Konstantinos Farsalinos, researcher from Onassis Cardiac Surgery Centre in Athens, told AFP that in a study of nearly 19,500 people, mainly in the United States and Europe, 81 percent said they had stopped smoking by using e-cigarettes.

"In fact, they quit smoking very easily within the first month of the e-cigarette use on average," Farsalinos says. "That's something you don't see with any other method of smoking cessation.

However, the World Health Organization chief Margaret Chan continues to back governments that are banning or regulating the use of e-cigarettes.

Chan, speaking to reporters at a World Conference on Tobacco or Health hosted by the capital of the United Arab Emirates which has thus far banned the use of the devices, said, "Non-smoking is the norm and e-cigarettes will derail that normal thinking, because it will attract especially young people to take up smoking. So I do not support that."

But for Jean-Francois Etter, associate professor at Geneva University, "e-cigarettes and nicotine and tobacco vaporizers should not be excessively regulated".

This could "decrease the numbers of smokers who switch to these new products", benefiting "only the big tobacco industry" whose leaders "will be able to survive in a tightly regulated environment". Etter continued by calling the WHO's stance on e-cigarettes simply "political." "I think that the WHO people should know better than kill alternatives to smoking cigarettes," he said.
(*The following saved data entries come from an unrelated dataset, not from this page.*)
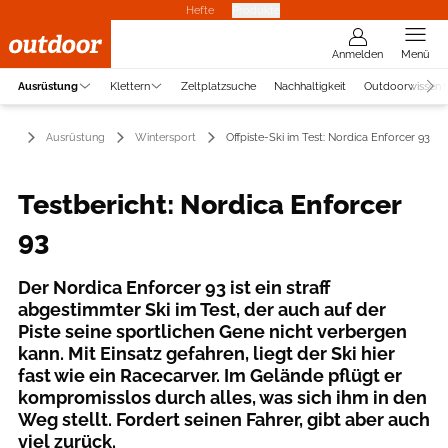
Hefte
Produkte
Anmelden
Menü
Ausrüstung
Klettern
Zeltplatzsuche
Nachhaltigkeit
Outdoorwissen
Ausrüstung
Wintersport
Offpiste-Ski im Test: Nordica Enforcer 93
Testbericht: Nordica Enforcer
93
Der Nordica Enforcer 93 ist ein straff
abgestimmter Ski im Test, der auch auf der
Piste seine sportlichen Gene nicht verbergen
kann. Mit Einsatz gefahren, liegt der Ski hier
fast wie ein Racecarver. Im Gelände pflügt er
kompromisslos durch alles, was sich ihm in den
Weg stellt. Fordert seinen Fahrer, gibt aber auch
viel zurück.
E-cigarette advocates argue that the devices offer smokers nicotine in a liquid preventing the combustion of tobacco that releases most of the toxins found in cigarettes.

"Alternatives to smoking do not need to be 100 percent safe, they just need to be much safer than tobacco cigarettes," Etter said. "You choose the lesser of two evils."

One German delegate, who wished to remain anonymous, however, believes e-cigarettes will lead to "dual use" but stopped short of a full ban saying if they are proved to help smokers quit, then "e-cigarettes could easily be sold in pharmacies where you have a controlled product" and ensure they are only sold to adults. But she added, "We need regulation for this product."